Your output should consist of the lines from the first line of the records below through the one with "of the most overlooked strongholds in", exactly, minus the pictures.

Data extracted from a collection:
┄┄┄┄┄┄

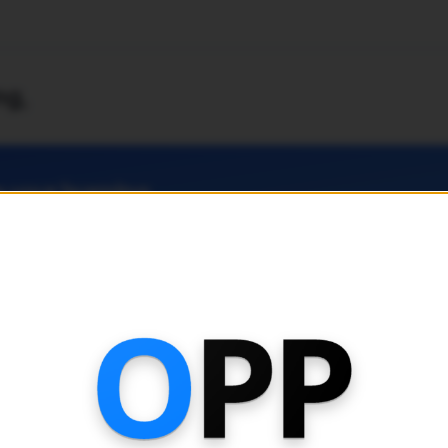
ng
,
 your learning
 for access to latest topical past paper, advanced exam paper
king features and analytics.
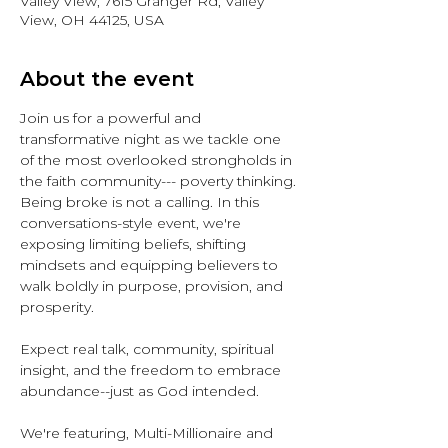
Valley View, 7615 Granger Rd, Valley
View, OH 44125, USA
About the event
Join us for a powerful and 
transformative night as we tackle one 
of the most overlooked strongholds in 
the faith community--- poverty thinking. 
Being broke is not a calling. In this 
conversations-style event, we're 
exposing limiting beliefs, shifting 
mindsets and equipping believers to 
walk boldly in purpose, provision, and 
prosperity.
Expect real talk, community, spiritual 
insight, and the freedom to embrace 
abundance--just as God intended.
We're featuring, Multi-Millionaire and 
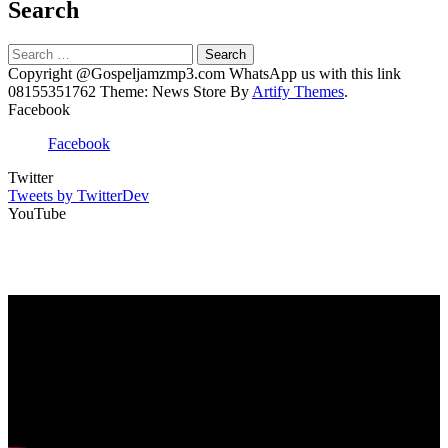
Search
Search
for:
Copyright @Gospeljamzmp3.com WhatsApp us with this link
08155351762 Theme: News Store By
Artify Themes
.
Facebook
Facebook
Twitter
Tweets by TwitterDev
YouTube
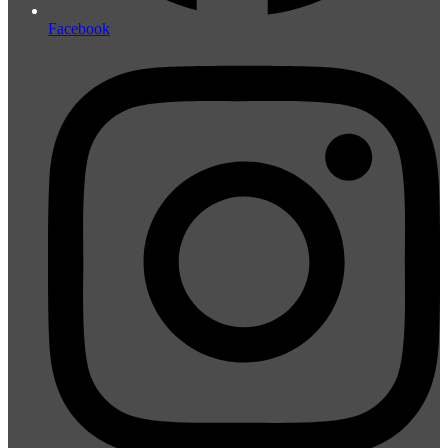
Facebook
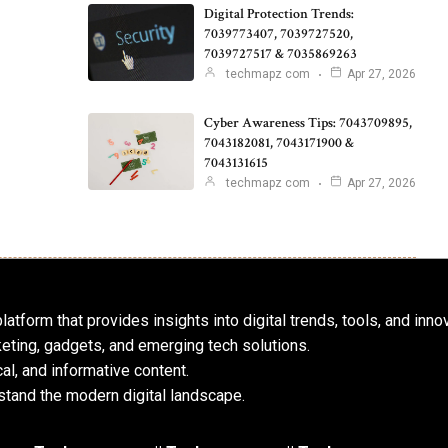
Digital Protection Trends:
7039773407, 7039727520,
7039727517 & 7035869263
techmapz com
Apr 27, 2026
Cyber Awareness Tips: 7043709895,
7043182081, 7043171900 &
7043131615
techmapz com
Apr 27, 2026
atform that provides insights into digital trends, tools, and inno
keting, gadgets, and emerging tech solutions.
al, and informative content.
tand the modern digital landscape.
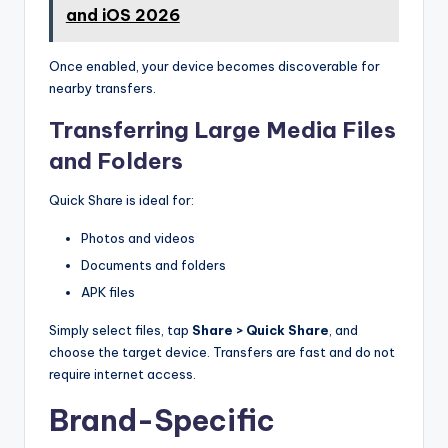
and iOS 2026
Once enabled, your device becomes discoverable for
nearby transfers.
Transferring Large Media Files
and Folders
Quick Share is ideal for:
Photos and videos
Documents and folders
APK files
Simply select files, tap
Share > Quick Share
, and
choose the target device. Transfers are fast and do not
require internet access.
Brand-Specific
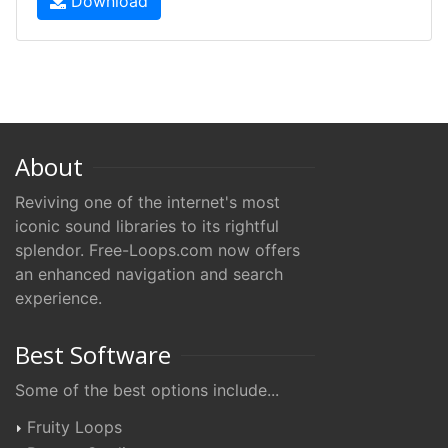
Download
About
Reviving one of the internet's most
iconic sound libraries to its rightful
splendor. Free-Loops.com now offers
an enhanced navigation and search
experience.
Best Software
Some of the best options include...
Fruity Loops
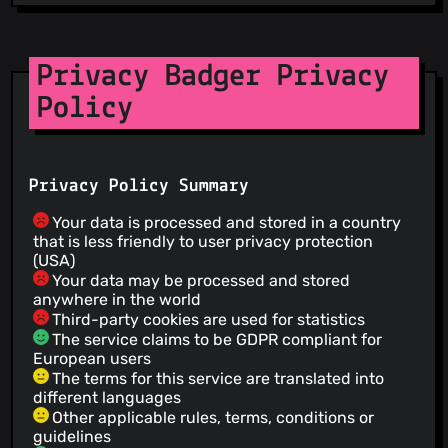
Privacy Badger Privacy
Policy
Privacy Policy Summary
Your data is processed and stored in a country
that is less friendly to user privacy protection
(USA)
Your data may be processed and stored
anywhere in the world
Third-party cookies are used for statistics
The service claims to be GDPR compliant for
European users
The terms for this service are translated into
different languages
Other applicable rules, terms, conditions or
guidelines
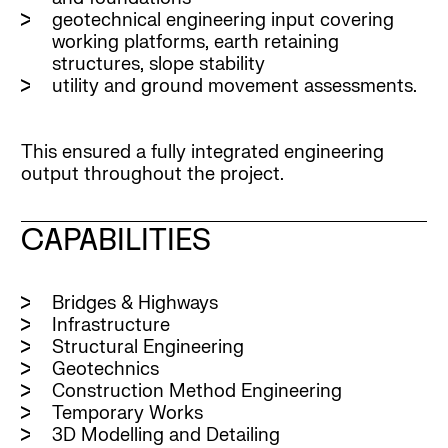
geotechnical engineering input covering
working platforms, earth retaining
structures, slope stability
utility and ground movement assessments.
This ensured a fully integrated engineering
output throughout the project.
CAPABILITIES
Bridges & Highways
Infrastructure
Structural Engineering
Geotechnics
Construction Method Engineering
Temporary Works
3D Modelling and Detailing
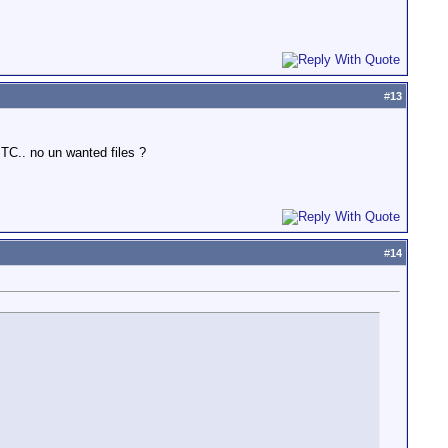
#
13
TC.. no un wanted files ?
#
14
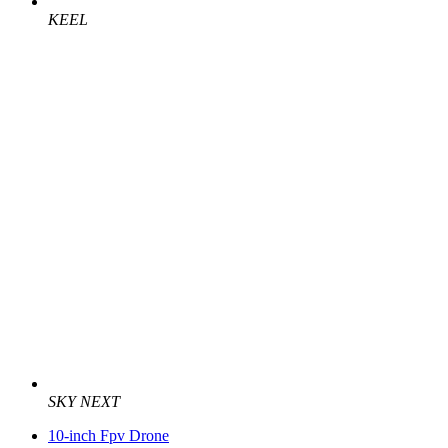
KEEL
SKY NEXT
10-inch Fpv Drone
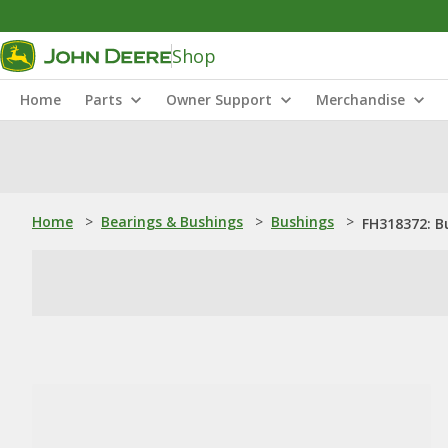
Shop
Home
Parts
Owner Support
Merchandise
Home
>
Bearings & Bushings
>
Bushings
>
FH318372: B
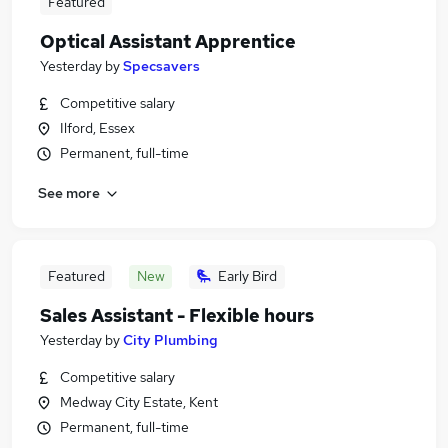
Featured
Optical Assistant Apprentice
Yesterday
by
Specsavers
Competitive salary
Ilford, Essex
Permanent, full-time
See more
Featured
New
Early Bird
Sales Assistant - Flexible hours
Yesterday
by
City Plumbing
Competitive salary
Medway City Estate, Kent
Permanent, full-time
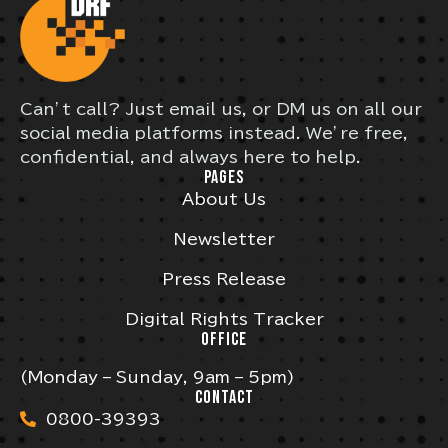
Can’t call? Just email us, or DM us on all our
social media platforms instead. We’re free,
confidential, and always here to help.
PAGES
About Us
Newsletter
Press Release
Digital Rights Tracker
OFFICE
(Monday – Sunday, 9am – 5pm)
CONTACT
0800-39393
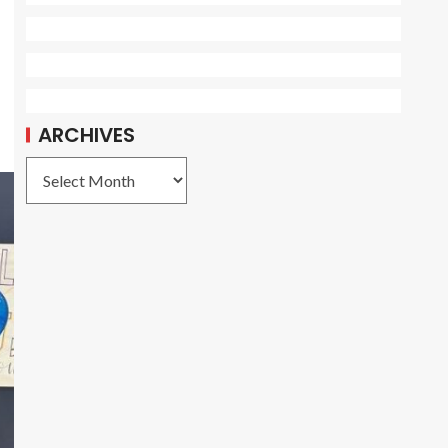
ARCHIVES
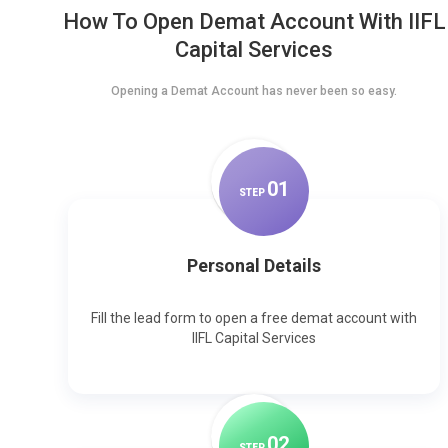
How To Open Demat Account With IIFL
Capital Services
Opening a Demat Account has never been so easy.
0
1
STEP
Personal Details
Fill the lead form to open a free demat account with
IIFL Capital Services
0
2
STEP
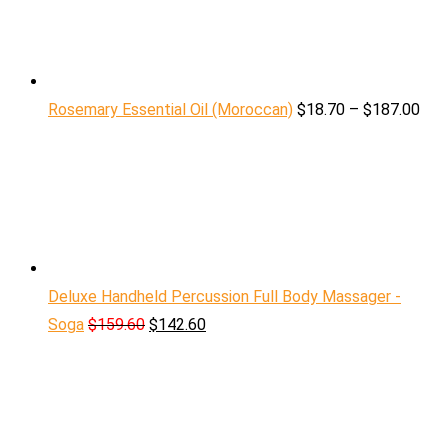
Rosemary Essential Oil (Moroccan)
$
18.70
–
$
187.00
Deluxe Handheld Percussion Full Body Massager -
Soga
$
159.60
$
142.60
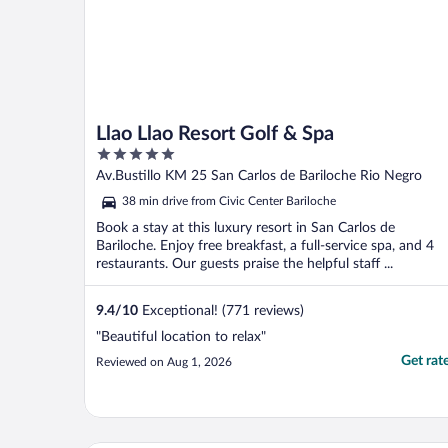
Llao Llao Resort Golf & Spa
5
out
Av.Bustillo KM 25 San Carlos de Bariloche Rio Negro
of
38 min drive from Civic Center Bariloche
5
Book a stay at this luxury resort in San Carlos de
Bariloche. Enjoy free breakfast, a full-service spa, and 4
restaurants. Our guests praise the helpful staff ...
9.4
/
10
Exceptional! (771 reviews)
"Beautiful location to relax"
Get rat
Reviewed on Aug 1, 2026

┄┄┄┄┄┄

§ Exercise solution
ng
,
 your learning
 for access to latest topical past paper, advanced exam paper
king features and analytics.
Valley View, 7615 Granger Rd, Valley
View, OH 44125, USA
About the event
Join us for a powerful and 
transformative night as we tackle one 
of the most overlooked strongholds in 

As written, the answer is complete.